September 19th, 2010
I could very, very easily write a couple of thousand words about the pilot for Boardwalk Empire, HBO’s latest prestige drama series which debuted last night. I stayed up until the wee hours of the morning (well, relative to when I should have gone to bed) to watch the pilot, and I enjoyed it a great deal: Steve Buscemi’s performance is spectacular, Martin Scorsese was his usual talented self in the director’s chair, and Terence Winter has crafted a world which promises great return on investment for viewers.
The problem, however, is twofold. First of all, my Sundays are pretty much devoted to Mad Men at this point – Rubicon, for example, has been piling up on the DVR not because I’m not interested, but because there just isn’t enough time to give the series its due on Sundays and the rest of the week is just too busy to catch up. This means that it’s difficult to fit in yet another complex serialized drama, at least until Mad Men concludes its season in a month’s time.
The more important factor, meanwhile, is that the critics have the first five episodes, and many of them are devoting themselves to full-fledge weekly analysis of the kind which I would be creating. Normally, I wouldn’t use this as an excuse not to write: if I didn’t write reviews because other people were writing them instead, Alan Sepinwall and The A.V. Club would have scared me off a long time ago. However, starting a new degree program as I am, there comes a point where I need to make a decision: do I want to watch Boardwalk Empire and enjoy it, or watch Boardwalk Empire and feel the stress of trying to write about it?
As a result, this may be my last word on Boardwalk Empire for a while – as usual, I’ll probably be tempted into writing something when the show gets particularly spectacular in the weeks ahead, but it will remain something short instead of something fully detailed. If you’re looking for that sort of analysis, it’s like I say: between Todd VanderWerff at The L.A. Times, Noel Murray at The A.V. Club, Alan Sepinwall at HitFix, and (eventually, he promises) James Poniewozik at Time, I think the critical community has this one covered.

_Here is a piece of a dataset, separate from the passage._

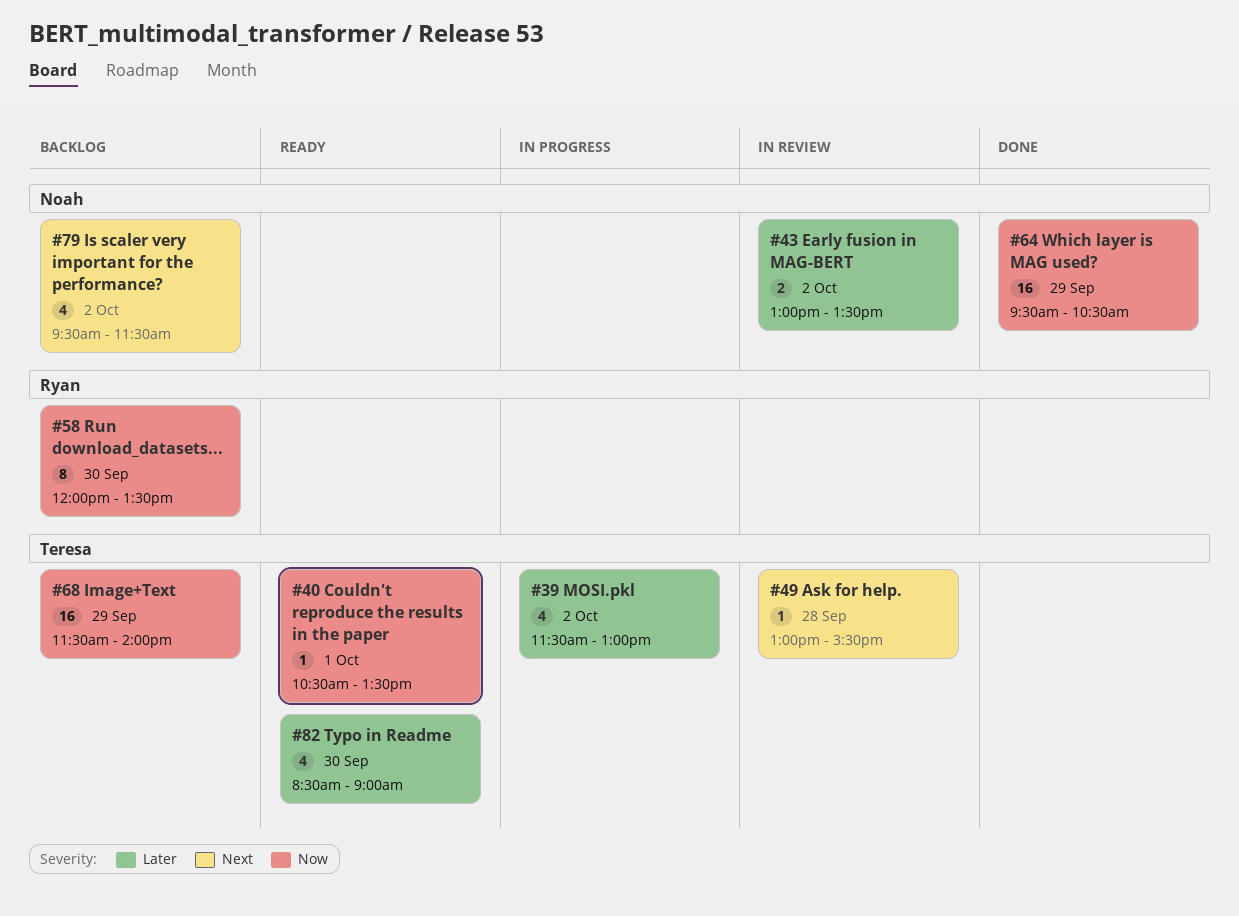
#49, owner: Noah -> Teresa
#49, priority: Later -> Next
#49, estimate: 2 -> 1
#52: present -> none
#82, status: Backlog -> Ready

However, I do want to offer a few more detailed thoughts about the pilot, while I’ve got the time.
What strikes me about Boardwalk Empire is that it is almost startlingly honest (for those who tune in to The Event tonight, you will find quite the opposite); outside of the in media res opening, which I’ll get to in a moment, the pilot doesn’t present Steve Buscemi’s Nucky Thompson as a man who keeps secret. While the show may be build around a secret (the efforts to keep Atlantic City wet amidst prohibition), the show itself has little time for such efforts. As a result, there are no truly “shocking” reveals in the episode, and the post-pilot conflict is driven by a complication within the given system rather than a substantial deconstruction of the series’ world.
The one potential exception, of course, is the reveal that it is Jimmy (Michael Pitt) beneath the mask as he and Al Capone gun down the New Yorker’s men. And yet, even then it feels as if the pilot did a good job of building to that moment where it felt less like a surprise. That’s how In Media Res openings work, really: it wouldn’t be a surprise if it was revealed in the beginning since we hadn’t even met the character yet, and it isn’t a surprise at the end because we’ve seen Jimmy struggle with his identity in the wake of his return home to Atlantic City. Given the opportunity to play the rat and take a job with the federal government, Jimmy decides instead to fully embrace the lifestyle that his mentor lives without truly admitting to it: he gives up the funeral home distillery in order to remain tight with the Feds (and take a form of revenge against its operator for the practical joke earlier in the Pilot), but then takes on the shipment to secure that much more of the available gangster credibility.
I love the moment when he explained to Nucky that you can’t be halfway in this environment: you are either a gangster or not a gangster, there is no in between. And yet it’s clear that Nucky has always lived in the liminal, straddling that line between politician and the criminal, but Jimmy argues that this is no longer acceptable. It’s a brilliant pivot for the series in that the dynamic entirely shifts: while we spend most of the episode lamenting that a young family man could be corrupted by Nucky’s criminal influences, we end the episode with Jimmy placing Nucky in a difficult ethical and moral position in regards to the events which have transpired. The role reversal is a really clever bit of writing, and plays nicely with the final scene of Nucky visiting Kelly MacDonald’s battered wife character – while he seemed to be unquestionably corrupt in the early parts of the pilot, the final act shows that Nucky is perhaps less corrupt than we first imagined.
And, instead of registering as a surprise, it registers as a clever bit of narrative construction, and gives the series some pretty solid momentum heading into subsequent hours.
- Still not entirely sure what went down in Chicago – who, precisely, shot the restaurant owner who had been part of the deal brokered by Nucky with the New Yorkers (and who Capone worked for)? Perhaps that was supposed to remain a mystery, but I was perplexed.
- I know everyone else noticed this as well, but Molly Parker plays the part of Nucky’s deceased wife, in purely pictorial form of course: curious to see if we will see her in flashbacks at some point.